If a transaction involves a refinance of a stabilized property, once a Fannie Mae or Freddie Mac loan is under application, the borrower can lock both the interest rate spread and Treasury index by posting the loan application fee and a 2% rate lock deposit, which is refunded at or shortly after the loan closes. However, if a property is stabilizing and the borrower is refinancing a construction loan, it might make sense to wait to lock the interest rate until such time as the lender has completed their loan underwriting, or utilize one of the agency lease up financing programs.

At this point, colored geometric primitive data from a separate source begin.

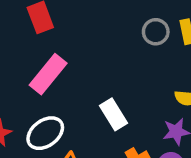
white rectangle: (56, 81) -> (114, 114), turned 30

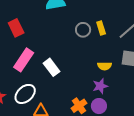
white rectangle: (114, 114) -> (51, 67), moved

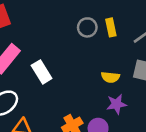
purple star: (100, 86) -> (117, 104), moved

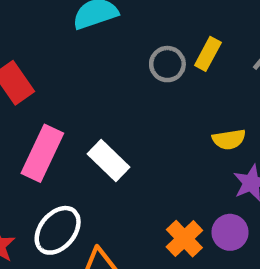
yellow rectangle: (111, 27) -> (208, 54), turned 54

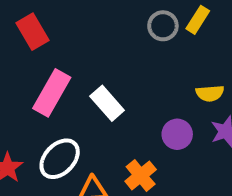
purple circle: (230, 232) -> (177, 134), moved
orange cross: (184, 239) -> (141, 175), moved

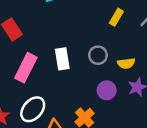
gray circle: (163, 26) -> (98, 55), moved
white rectangle: (107, 103) -> (62, 59), moved, turned 35

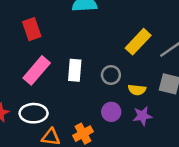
yellow rectangle: (116, 17) -> (138, 42), size x1.5
white ellipse: (33, 109) -> (34, 113), turned 35

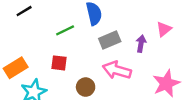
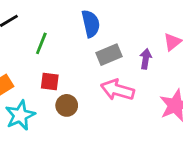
green line: (65, 30) -> (41, 43), moved, turned -42
brown circle: (86, 87) -> (67, 105), moved

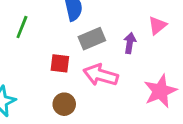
red square: (50, 81) -> (60, 63), moved
brown circle: (67, 105) -> (64, 104), moved

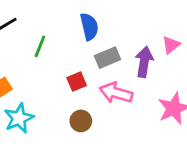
purple arrow: (130, 43) -> (144, 62), size x1.5
red square: (60, 63) -> (77, 82), turned -30

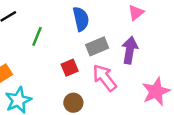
pink triangle: (171, 45) -> (136, 13), moved
pink arrow: (116, 93) -> (105, 78), turned 36

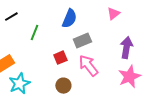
blue semicircle: (81, 19) -> (69, 19), turned 36
purple arrow: (130, 50) -> (126, 48), moved

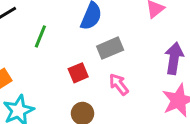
pink arrow: (88, 66) -> (119, 84), size x0.7

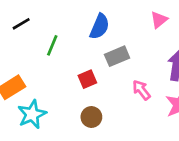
pink arrow: (119, 84) -> (141, 90), moved

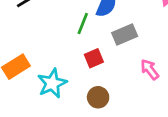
green line: (52, 45) -> (83, 23), moved
cyan star: (32, 114) -> (52, 83), moved

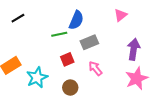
green line: (83, 23) -> (59, 34), turned 56
pink arrow: (150, 69) -> (95, 68), moved

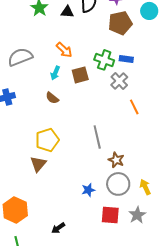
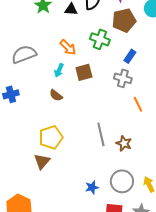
blue rectangle: (126, 59) -> (130, 56), turned -64
green cross: (104, 60) -> (100, 39), moved
gray cross: (119, 81) -> (123, 78), turned -30
brown star: (116, 160) -> (124, 143), moved

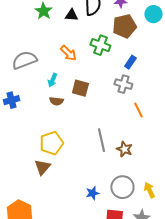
cyan arrow: (59, 70) -> (52, 80), moved
brown square: (84, 72) -> (80, 88), moved, turned 30
brown semicircle: (56, 95) -> (56, 101), turned -32

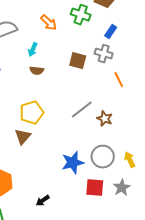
brown square: (80, 88) -> (78, 61), moved
gray line: (101, 140) -> (82, 110), turned 65
blue star: (92, 193) -> (73, 163), size x1.6

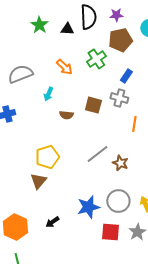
green cross: (81, 15) -> (96, 59), turned 36
brown semicircle: (37, 71) -> (66, 115), moved
orange line: (119, 80) -> (134, 124), turned 35
black arrow: (43, 201) -> (52, 222), moved

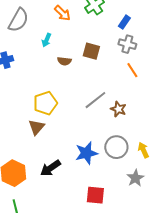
gray semicircle: (20, 74) -> (18, 20), turned 140
gray cross: (119, 98) -> (127, 44), moved
orange line: (134, 124) -> (132, 70), turned -42
black arrow: (52, 222) -> (50, 168), size x1.5
red square: (110, 232) -> (95, 195), moved

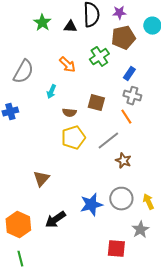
orange line: (132, 70) -> (126, 117), moved
gray line: (95, 100) -> (108, 141), moved
yellow pentagon: (45, 103) -> (73, 138), moved
red square: (95, 195) -> (116, 249), moved

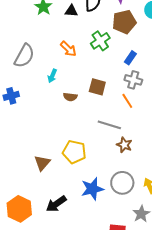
yellow pentagon: (73, 138) -> (74, 152), moved, turned 30
gray line: (108, 141) -> (109, 125), turned 55

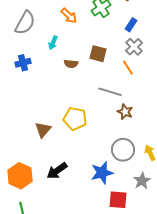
gray cross: (133, 80) -> (134, 47), turned 30
blue cross: (11, 96) -> (23, 63), moved
blue star: (92, 189) -> (102, 173), moved

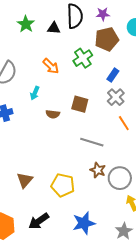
orange line: (128, 68) -> (124, 123), moved
brown star: (125, 112) -> (98, 170), moved
yellow pentagon: (75, 119) -> (63, 185), moved
gray circle: (123, 150) -> (120, 178), moved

An occurrence that can be particularly problematic is a purchase transaction whereby the property gross rents or collected rental income decline within 30 to 45 days of closing, and the loan is debt coverage constrained. Within this timeframe, buyers may have signed off on their due diligence of the property, received a loan commitment and locked an interest rate (and therefore waived off on a financing contingency). To protect yourself in this type of situation, ask the seller to agree to a property performance clause that preserves the debt amount once you have locked the interest rate. If rents or income decline in the period between rate locking and closing, and the debt coverage constrained loan decreases, the seller might agree to take back a small unsecured note, instead of the buyer having to scramble for additional equity proceeds prior to closing to rectify a situation that is out of their control. Also for a purchase transaction, be cautious of any immediate or future real estate tax increases that might impact a lender’s final loan underwriting, but was not reflected in the property’s offering memorandum or historical operating statements.

Before executing a loan application, ask the lender to detail property performance or economic events that could alter loan proceeds up to closing, and then work with the seller and lender to mitigate potential negative events which can, at times, drastically increase the cash equity required at closing.